The results are ground breaking in my opinion. How much longer until an AI can generate 30 successive images together and make an ultra realistic movie?
i find this “slow” complaint (/observation— i dont view this comment as a complaint, to be clear) to be quite confusing. slow… compared to what, exactly? you know what is slow? having to prompt and reprompt 15 times to get the stupid model to spell a word correctly and it not only refuses, but is also insistent that it has corrected the error this time. and afaict this is the exact kind of issue this change should address substantially.
im not going to get super hyperbolic and histrionic about “entitlement” and stuff like that, but… literally this technology did not exist until like two years ago, and yet i hear this all the time. “oh this codegen is pretty accurate but it’s slow”, “oh this model is faster and cheaper (oh yeah by the way the results are bad, but hey it’s the cheapest so it’s better)”. like, are we collectively forgetting that the whole point of any of this is correctness and accuracy? am i off-base here?
the value to me of a demonstrably wrong chat completion is essentially zero, and the value of a correct one that anticipates things i hadn’t considered myself is nearly infinite. or, at least, worth much, much more than they are charging, and even _could_ reasonably charge. it’s like people collectively grouse about low quality ai-generated junk out of one side of their mouths, and then complain about how expensive the slop is out of the other side.
hand this tech to someone from 2020 and i guarantee you the last thing you’d hear is that it’s too slow. and how could it be? yeah, everyone should find the best deals / price-value frontier tradeoff for their use case, but, like… what? we are all collectively devaluing that which we lament is being devalued by ai by setting such low standards: ourselves. the crazy thing is that the quickly-generated slop is so bad as to be practically useless, and yet it serves as the basis of comparison for… anything at all. it feels like that “web-scale /dev/null” meme all over again, but for all of human cognition.
> it appears to be generating the image tokens and decoding them akin to the original DALL-E
The animation is a lie. The new 4o with "native" image generating capabilities is a multi-modal model that is connected to a diffusion model. It's not generating images one token at a time, it's calling out to a multi-stage diffusion model that has upscalers.
You can ask 4o about this yourself, it seems to have a strong understanding of how the process works.
There are many clues to indicate that the animation is a lie. For example, it clearly upscales the image using an external tool after the first image renders. As another example, if you ask the model about the tokens inside of its own context, it can't see any pixel tokens.

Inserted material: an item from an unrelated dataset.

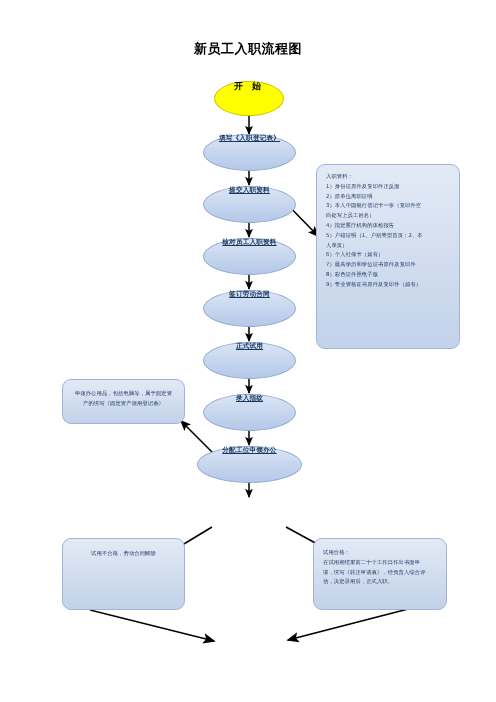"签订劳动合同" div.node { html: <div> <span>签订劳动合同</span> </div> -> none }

A model may not have many facts about itself, but it can definitely see what is inside of its own context, and what it sees is a call to an image generation tool.
Finally, and most convincingly, I can't find a single official source where OpenAI claims that the image is being generated pixel-by-pixel inside of the context window.
Sorry but I think you may be mistaken if your only source is ChatGPT. It's not aware of its own creation processes beyond what is included in its system prompt.
No API yet, and given the slowness I imagine it will cost much more than the $0.03+/image of competitors.